:: Goal of the exercise ::
Retype, without any alteration, the stretch of lines below from the one containing "Theft, Motor Vehicle" through the one containing "The Theft series", including both of those lines.

:: Source material ::
#####

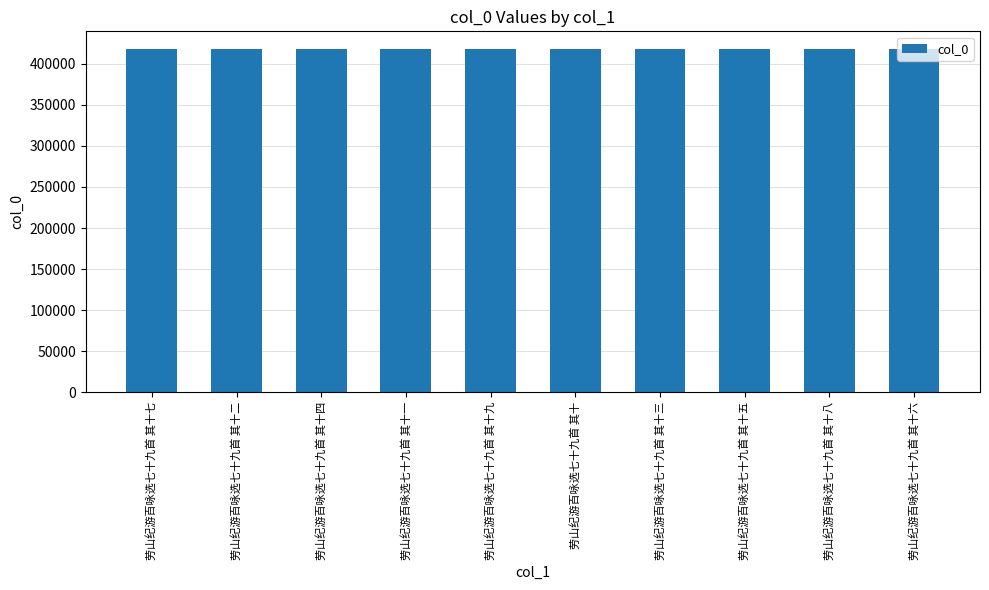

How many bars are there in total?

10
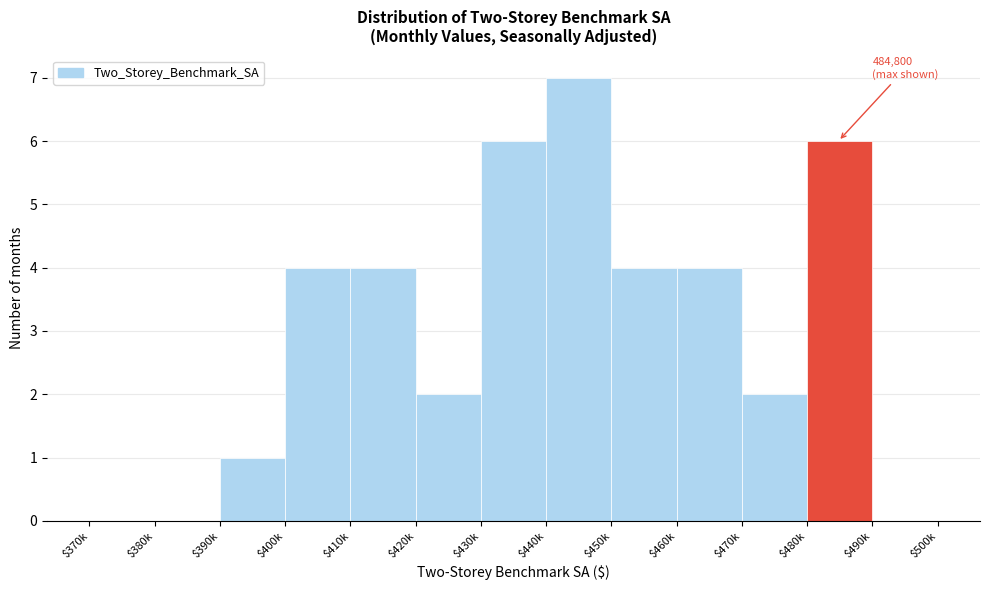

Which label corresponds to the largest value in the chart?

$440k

#####

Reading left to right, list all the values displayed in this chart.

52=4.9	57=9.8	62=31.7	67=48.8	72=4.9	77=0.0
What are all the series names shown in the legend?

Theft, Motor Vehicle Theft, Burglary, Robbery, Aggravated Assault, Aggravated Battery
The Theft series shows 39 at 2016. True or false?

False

#####

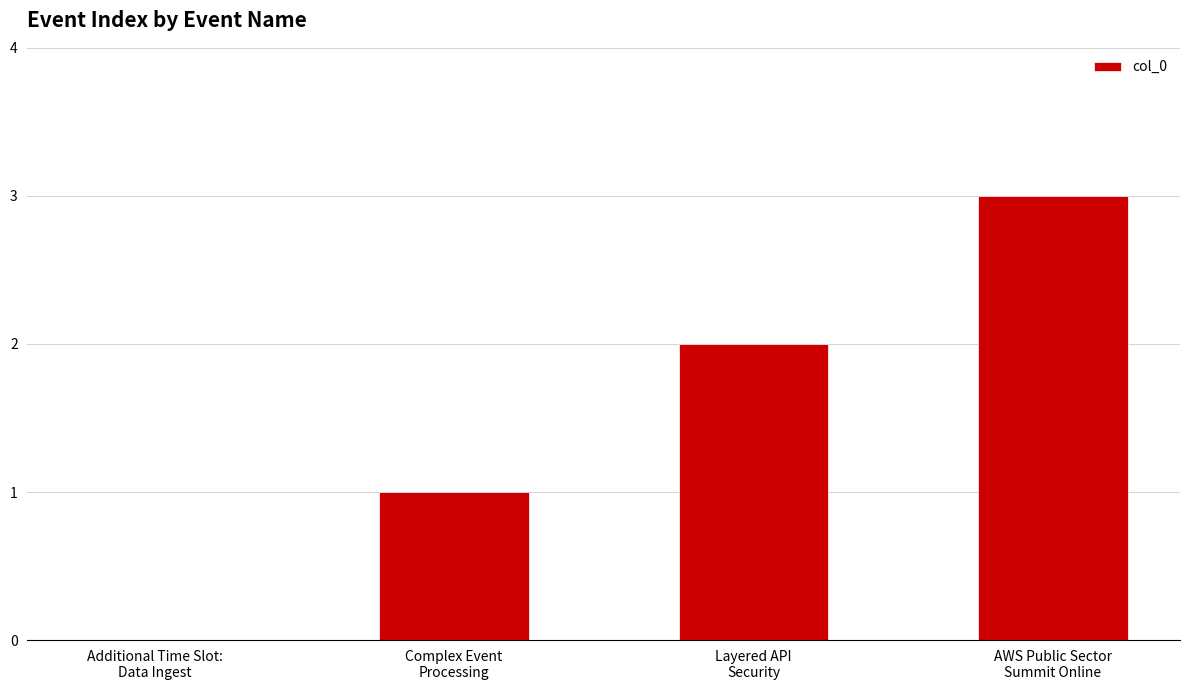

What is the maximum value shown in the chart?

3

#####

:: Task answer ::
Theft, Motor Vehicle Theft, Burglary, Robbery, Aggravated Assault, Aggravated Battery
The Theft series shows 39 at 2016. True or false?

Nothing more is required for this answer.